第156話 ぴかぴかに金色に光った争いの種をまく
1533年(天文2年)6月
- 京 施薬不動院 -
主上の即位式を2か月後に控えた京の施薬不動院に大勢の人間が押しかけていた。これは主上の即位式にあたって、毛利氏が大量の芋焼酎と清酒。それと
この告知のために俺が投入したのは、わら半紙とガリ版印刷。告知チラシを京の街に配ること。ただ人々の識字率が低いという問題があったので、チラシが読める人間は読めない人間に口頭で伝えるようチラシにはお願いとして書いている。
まあ、チラシを配るのがメインの目的ではなく、質は悪いが大量の紙を無料で配れる毛利氏の経済力と、主上からの下賜に名を借りた毛利領内の特産品を京にいる字が読める層-商人や上京してきた武士―にアピールが目的だから問題ない。
ちなみに
「さすが欧仙汚い。
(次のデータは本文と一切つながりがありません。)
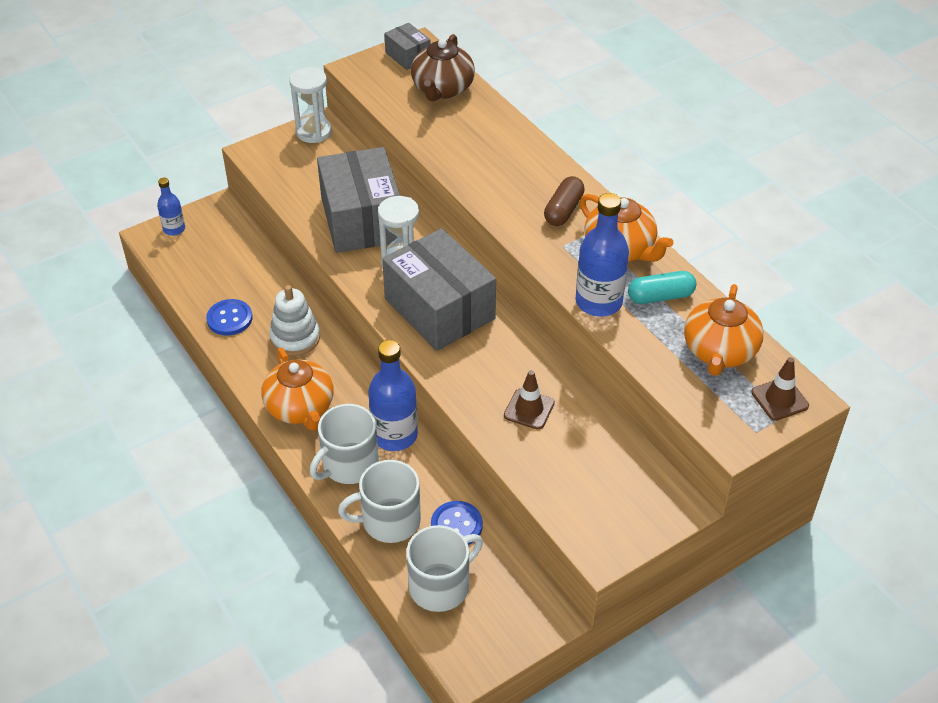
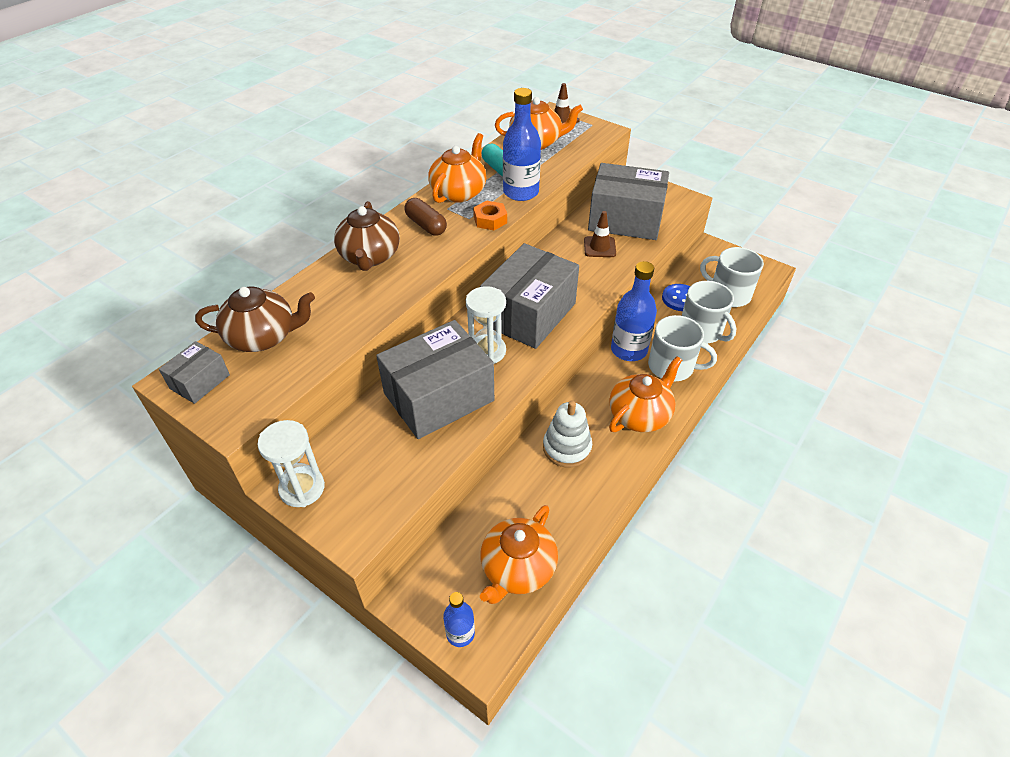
camera: 110 degrees left, 0 degrees up
(201, 271) = (517, 568): none -> orange teapot
(229, 319) = (570, 510): blue button -> none
(526, 162) = (370, 257): none -> brown teapot
(551, 261) = (490, 220): none -> orange nut
(563, 210) = (426, 225): brown capsule -> brown capsule turned 45 degrees clockwise
(578, 458) = (625, 220): none -> grey box

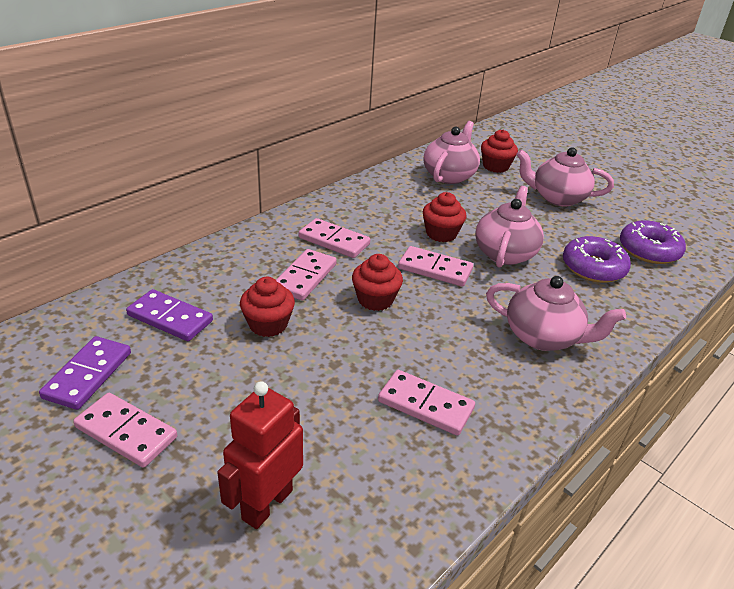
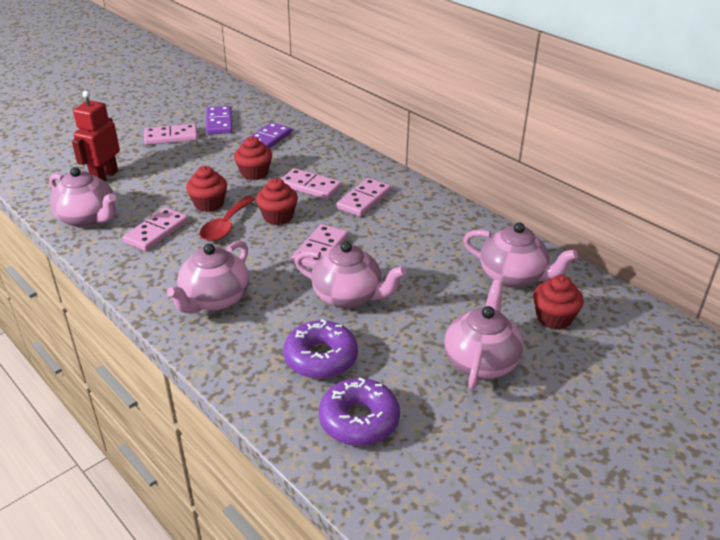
camera: 95 degrees right, 0 degrees up
(88, 375) = (219, 122): purple domino -> purple domino turned 60 degrees clockwise
(126, 432) = (171, 137): pink domino -> pink domino turned 45 degrees clockwise
(266, 504) = (104, 177): red robot -> red robot turned 105 degrees counterclockwise
(401, 340) = (226, 226): none -> red spoon
(403, 496) = (88, 218): none -> pink teapot
(441, 234) = (382, 259): red cupcake -> red cupcake (209, 204)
汚い欧仙」と司箭院興仙さんや尼子経久さんには大絶賛された。
あと清酒は、主上の即位式に一定額以上の献金をしてくれた大名に主上からの下賜という名の返礼品にしている。
俺がこっそり情報を流して、一定額以上の献金をしっかり行った甲斐(山梨)の武田信虎さんや、織田信秀さんから進言を受けた尾張(愛知西部)の斯波義統。同じく朝倉宗滴さんから進言を受けた越前(岐阜北西部を含む福井嶺北)の朝倉孝景さんや九英承菊さん経由で栴岳承芳さん(今川氏輝さんの弟らしい)から進言を受けた駿河(静岡中部から北東部(大井川以東))の今川氏輝さん。そして伊勢長綱さんから進言を受けた相模(神奈川の大部分)の北条氏綱さんは、礼状と共に特級の清酒を大樽でゲットし大いに面目を保ち、献金がわずかに足りず中樽ゲットとなった越後(新潟本州部分)の長尾為景さんなどは大いに悔しがったという。
なお、この時に献上した清酒には、「菊華」という名前が宸筆 (天皇直筆の書)にて、また芋焼酎には「櫻花」という名前が下賜され、以降人々に愛されていく事になる。
また、ガリ版印刷によって印刷された宸筆の「菊華」の文字が書かれたラベルと元就さま直筆の「櫻花」と書かれたラベルが告知チラシとともにコレクションとして好事家の間で取り引きされるようになるのだが、それはまた別の話である。
そして・・・
「ありがたや」
「ありがたやありがたや」
と、さっきから下賜された焼酎や焼き芋を受け取ったついでに俺を拝んでいる人がいる。それは老若男女を問わない。たぶん数年前に京で天然痘が流行したとき、毛利氏による医療活動で命を救われた人だろう。もしかすると、その後に施薬不動院で定期的に行っている炊き出しで命を繋いだ人かもしれない。まあ、毛利領内でも俺を拝む人が少なからずいる。主に石見(島根西部)にある学舎関係者にだが・・・もしかしたら俺が死んだ後には菅原道真公のような天神様に祀り上げられるのかもしれない。
1533年(天文2年)7月
- 三人称 -
- 北近江(滋賀北半分)坂本付近 -
ガタゴトと大きな馬車が体高が2メートル近くある大きな馬に曳かれて走っている。その数3台。馬車には御者がいて荷台には大きな幌がかけられたおり、たなびくムシロには茶釜を背負った狸の絵・・・臥茶屋の屋号が描かれている。
また馬車の脇には10人の足軽らしい護衛と馬に乗った人間がふたりが並走して歩いていて、その光景はおよそ日本の戦国時代にそぐわないものだが、同時にとても目立つ光景だ。
「という餌撒きがあったのが半月前のことだ」
謎の出雲(島根東部)商人が馬上でカンカラと笑いながら隣りにいる馬上の吉岡長増に声をかける。
「これに喰いつきますかね?」
「餌は半蔵殿が的確に撒いているから心配は要らんだろ」
吉岡長増の言葉に謎の出雲商人は答える。撒いた餌というのは、京に来ていた出雲の商人が、西国の酒を美濃(岐阜南部)や尾張(愛知西部)に売り込むために商隊を組んで坂本を通過するというものだ。
「何時頃来ますかね?」
「そろそろ・・・ああ、来たようだ」
謎の出雲商人が目を細めてみるその先に、20人ほどの僧兵と30人ほどの農民らしき人がワラワラと出てくるのが見えた。